### [Aufgaben]
[A] Geben Sie aus dem Text über den Verbleib Jörg Albrechts den Abschnitt von „Das ist an sich“ bis „Albrecht inhaftiert hatte.“ wortgetreu aus.
[B] Führen Sie den Text über den Verbleib Jörg Albrechts ab seinem letzten Satz weiter.

### [Textauszug]

━━━━━━

Das ist an sich schon skandalös genug, würde da nicht noch eine völlige Unklarheit über Albrechts Verbleib hinzukommen:

Thorsten Ahrend, der bei Wallstein das belletristische Programm verantwortet, erhielt widersprüchliche und nebulöse Auskünfte über den Verbleib seines Autors. Über 24 Stunden vergingen in Ungewissheit und Sorge, bis die deutsche Botschaft herausfand, dass das Central Investigation Department, eine Abteilung des Geheimdienstes, Jörg Albrecht inhaftiert hatte.

━━━━━━

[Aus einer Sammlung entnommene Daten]
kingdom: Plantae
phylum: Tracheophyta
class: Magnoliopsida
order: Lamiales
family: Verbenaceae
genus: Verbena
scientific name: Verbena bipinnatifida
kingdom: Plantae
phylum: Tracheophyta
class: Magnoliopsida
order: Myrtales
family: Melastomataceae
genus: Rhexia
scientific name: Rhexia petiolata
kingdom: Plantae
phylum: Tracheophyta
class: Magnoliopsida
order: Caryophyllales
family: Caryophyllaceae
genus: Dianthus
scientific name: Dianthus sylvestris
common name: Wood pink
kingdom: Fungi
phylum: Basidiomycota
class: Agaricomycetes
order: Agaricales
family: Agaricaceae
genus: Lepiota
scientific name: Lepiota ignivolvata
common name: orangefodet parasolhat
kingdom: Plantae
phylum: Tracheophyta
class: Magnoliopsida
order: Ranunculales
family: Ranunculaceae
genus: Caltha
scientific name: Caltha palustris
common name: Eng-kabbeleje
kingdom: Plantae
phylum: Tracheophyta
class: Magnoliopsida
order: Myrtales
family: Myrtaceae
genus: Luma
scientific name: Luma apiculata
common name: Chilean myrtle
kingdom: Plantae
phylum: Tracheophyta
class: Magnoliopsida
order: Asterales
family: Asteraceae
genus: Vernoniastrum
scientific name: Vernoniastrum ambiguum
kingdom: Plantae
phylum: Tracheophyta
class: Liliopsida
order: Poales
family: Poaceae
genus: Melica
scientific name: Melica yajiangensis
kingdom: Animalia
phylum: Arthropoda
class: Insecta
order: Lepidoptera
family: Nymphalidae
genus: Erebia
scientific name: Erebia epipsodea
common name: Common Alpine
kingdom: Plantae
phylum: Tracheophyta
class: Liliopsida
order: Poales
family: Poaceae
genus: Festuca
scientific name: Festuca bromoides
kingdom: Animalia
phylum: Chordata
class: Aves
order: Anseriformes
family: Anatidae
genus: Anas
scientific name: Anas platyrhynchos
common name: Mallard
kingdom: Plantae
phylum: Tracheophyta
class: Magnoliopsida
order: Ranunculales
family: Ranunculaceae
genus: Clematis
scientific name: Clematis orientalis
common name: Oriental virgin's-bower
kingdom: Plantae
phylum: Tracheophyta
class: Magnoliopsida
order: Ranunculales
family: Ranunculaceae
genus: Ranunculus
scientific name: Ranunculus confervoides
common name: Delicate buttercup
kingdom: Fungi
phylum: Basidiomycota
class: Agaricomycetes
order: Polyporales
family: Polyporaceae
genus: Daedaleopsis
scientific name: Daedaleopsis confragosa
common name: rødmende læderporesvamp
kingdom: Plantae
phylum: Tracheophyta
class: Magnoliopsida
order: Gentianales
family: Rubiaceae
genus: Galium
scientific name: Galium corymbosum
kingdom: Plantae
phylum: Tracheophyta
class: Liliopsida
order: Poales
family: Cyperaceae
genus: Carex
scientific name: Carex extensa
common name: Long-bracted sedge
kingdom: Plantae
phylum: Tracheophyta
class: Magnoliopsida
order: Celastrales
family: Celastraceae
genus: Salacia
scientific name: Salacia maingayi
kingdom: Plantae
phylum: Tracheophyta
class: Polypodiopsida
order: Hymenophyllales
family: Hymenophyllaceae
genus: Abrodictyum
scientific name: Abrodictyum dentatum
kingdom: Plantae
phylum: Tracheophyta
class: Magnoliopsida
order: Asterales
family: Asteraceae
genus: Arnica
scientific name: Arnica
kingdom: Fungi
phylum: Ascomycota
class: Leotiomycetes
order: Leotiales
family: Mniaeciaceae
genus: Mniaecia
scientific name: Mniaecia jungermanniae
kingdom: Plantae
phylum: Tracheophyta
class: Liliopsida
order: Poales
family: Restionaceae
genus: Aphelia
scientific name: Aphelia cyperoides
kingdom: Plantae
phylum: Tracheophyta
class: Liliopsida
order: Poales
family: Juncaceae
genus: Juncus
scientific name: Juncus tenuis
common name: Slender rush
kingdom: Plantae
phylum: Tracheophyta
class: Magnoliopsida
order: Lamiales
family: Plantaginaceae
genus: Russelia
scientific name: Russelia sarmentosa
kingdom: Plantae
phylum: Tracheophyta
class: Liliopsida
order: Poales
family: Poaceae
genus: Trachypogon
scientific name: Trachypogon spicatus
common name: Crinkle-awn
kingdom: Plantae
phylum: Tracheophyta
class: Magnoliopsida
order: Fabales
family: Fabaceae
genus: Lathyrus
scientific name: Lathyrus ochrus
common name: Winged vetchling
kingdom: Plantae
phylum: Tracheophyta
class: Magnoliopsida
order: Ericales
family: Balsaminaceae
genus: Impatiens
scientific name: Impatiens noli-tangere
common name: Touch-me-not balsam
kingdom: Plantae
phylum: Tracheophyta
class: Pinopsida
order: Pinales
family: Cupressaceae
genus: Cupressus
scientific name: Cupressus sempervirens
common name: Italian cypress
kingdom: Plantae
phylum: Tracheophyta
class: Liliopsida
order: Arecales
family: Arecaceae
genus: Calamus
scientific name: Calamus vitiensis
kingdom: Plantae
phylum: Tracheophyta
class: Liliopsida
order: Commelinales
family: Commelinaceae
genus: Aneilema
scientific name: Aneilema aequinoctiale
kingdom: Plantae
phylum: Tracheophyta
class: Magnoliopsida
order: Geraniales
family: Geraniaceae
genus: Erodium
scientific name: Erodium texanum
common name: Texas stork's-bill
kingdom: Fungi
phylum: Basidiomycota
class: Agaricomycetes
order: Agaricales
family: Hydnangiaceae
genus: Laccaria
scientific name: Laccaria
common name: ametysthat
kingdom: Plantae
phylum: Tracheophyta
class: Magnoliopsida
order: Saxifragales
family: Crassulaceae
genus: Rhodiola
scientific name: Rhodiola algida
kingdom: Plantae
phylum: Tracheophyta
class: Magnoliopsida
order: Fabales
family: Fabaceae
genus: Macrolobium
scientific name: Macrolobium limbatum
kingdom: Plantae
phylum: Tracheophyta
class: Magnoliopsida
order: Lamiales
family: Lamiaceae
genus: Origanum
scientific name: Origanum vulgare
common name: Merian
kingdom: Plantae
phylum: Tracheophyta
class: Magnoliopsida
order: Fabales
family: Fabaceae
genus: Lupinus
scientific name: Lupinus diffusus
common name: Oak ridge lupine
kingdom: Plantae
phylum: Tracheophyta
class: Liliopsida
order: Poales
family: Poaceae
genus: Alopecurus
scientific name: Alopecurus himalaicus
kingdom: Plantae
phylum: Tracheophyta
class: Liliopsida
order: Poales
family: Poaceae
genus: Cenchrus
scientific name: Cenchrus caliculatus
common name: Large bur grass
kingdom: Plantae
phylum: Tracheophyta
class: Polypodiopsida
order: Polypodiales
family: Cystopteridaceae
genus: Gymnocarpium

━━━━━━

### [Lösungen]
[A]
Das ist an sich schon skandalös genug, würde da nicht noch eine völlige Unklarheit über Albrechts Verbleib hinzukommen:

Thorsten Ahrend, der bei Wallstein das belletristische Programm verantwortet, erhielt widersprüchliche und nebulöse Auskünfte über den Verbleib seines Autors. Über 24 Stunden vergingen in Ungewissheit und Sorge, bis die deutsche Botschaft herausfand, dass das Central Investigation Department, eine Abteilung des Geheimdienstes, Jörg Albrecht inhaftiert hatte.

[B]
Soweit die NZZ. Auf nachtkritik.de meldete sich Jörg Albrecht heute selbst per Kommentarfunktion:

(…) ich bin immer noch in Abu Dhabi und darf das Land nicht verlassen. Zum Glück ist mein Schweizer Kollege Jonas Lüscher noch hier, um mich zu stützen. Ich schlafe dennoch vor Angst kaum, da hier seit einer Woche keine neuen Informationen zu bekommen sind. Ich hoffe, diese Nachricht kommt überhaupt durch, da ich noch immer unter Beobachtung des Geheimdienstes stehe. So oder so möchte ich, daß diejenigen, die mich kennen, wissen, daß ich noch nicht in Sicherheit bin. Ich bange jede Minute um die Ausreisegenehmigung.

Darüber hinaus ist noch völlig offen „ob ich nochmal in Haft muß, ob eine Geldstrafe ansteht, oder ob ich einfach ausreisen kann“, wie auf standard.at zu lesen ist.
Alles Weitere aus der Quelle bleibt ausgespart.